Some will regard this as an enhancement request. To each his own, but IMO *grep has always had a huge deficiency when processing natural languages due to line breaks. PDFGREP especially because most PDF docs carry a payload of natural language.
If I need to search for “the.orange.menace“ (dots are 1-char wildcards), of course I want to be told of cases like this:
A court whereby no one is above the law found the orange
menace guilty on 34 counts of fraud..
When processing a natural language a sentence terminator is almost always a more sensible boundary. There’s probably no command older than grep that’s still in use today. So it’s bizarre that it has not evolved much. In the 90s there was a Lexis Nexus search tool which was far superior for natural language queries. E.g. (IIRC):
foo w/s bar
:: matches if “foo” appears within the same sentence as “bar”foo w/4 bar
:: matches if “foo” appears within four words of “bar”foo pre/5 bar
:: matches if “foo” appears before “bar”, within five wordsfoo w/p bar
:: matches if “foo” appears within the same paragraph as “bar”

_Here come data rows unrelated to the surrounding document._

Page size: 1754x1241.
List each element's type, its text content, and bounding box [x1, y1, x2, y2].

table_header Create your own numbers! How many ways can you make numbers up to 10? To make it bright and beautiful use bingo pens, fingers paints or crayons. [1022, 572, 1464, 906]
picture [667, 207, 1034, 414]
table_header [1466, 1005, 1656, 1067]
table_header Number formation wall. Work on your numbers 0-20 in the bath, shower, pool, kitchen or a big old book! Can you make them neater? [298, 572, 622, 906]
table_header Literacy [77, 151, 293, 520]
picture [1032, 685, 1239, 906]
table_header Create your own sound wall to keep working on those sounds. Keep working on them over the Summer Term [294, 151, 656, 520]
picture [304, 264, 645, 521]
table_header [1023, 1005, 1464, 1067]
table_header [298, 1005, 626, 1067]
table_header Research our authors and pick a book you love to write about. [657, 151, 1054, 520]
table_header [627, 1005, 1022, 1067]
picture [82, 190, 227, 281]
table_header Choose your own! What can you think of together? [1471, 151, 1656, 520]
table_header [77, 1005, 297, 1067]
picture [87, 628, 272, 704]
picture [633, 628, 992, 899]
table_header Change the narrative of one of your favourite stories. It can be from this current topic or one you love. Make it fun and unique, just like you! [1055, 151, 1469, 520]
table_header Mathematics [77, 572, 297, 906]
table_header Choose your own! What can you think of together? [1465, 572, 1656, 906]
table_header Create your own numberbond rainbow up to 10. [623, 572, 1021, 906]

Newlines as record separators are probably sensible for all things other than natural language. But for natural language grep is a hack.
My understanding of GREP history is that Ken Thompson created grep to do some textual analysis on The Federalist Papers, which to me sounds like it was designed for processing natural language. But it was on a PDP-11 which had resource constraints. Lines of text would be more uniform to manage than sentences given limited resources of the 1970s.
Thanks for the PERL code. Though I might favor sed or awk for that job. Of course that also means complicating emacs’ grep mode facility. And for PDFs I guess I’d opt for pdfgrep’s limitations over doing a text extraction on every PDF.
Hm… yeah, I didn’t know that; I just sort of assumed that it was for searching code etc initially, but you are correct.
BTW I just learned about
pcregrep -M
which can do a little more directly what you’re asking for – you can dopcregrep -M 'the(.|\n)orange(.|\n)menace'
which seems to work, although you may want -A or -B to give a little more useful output also.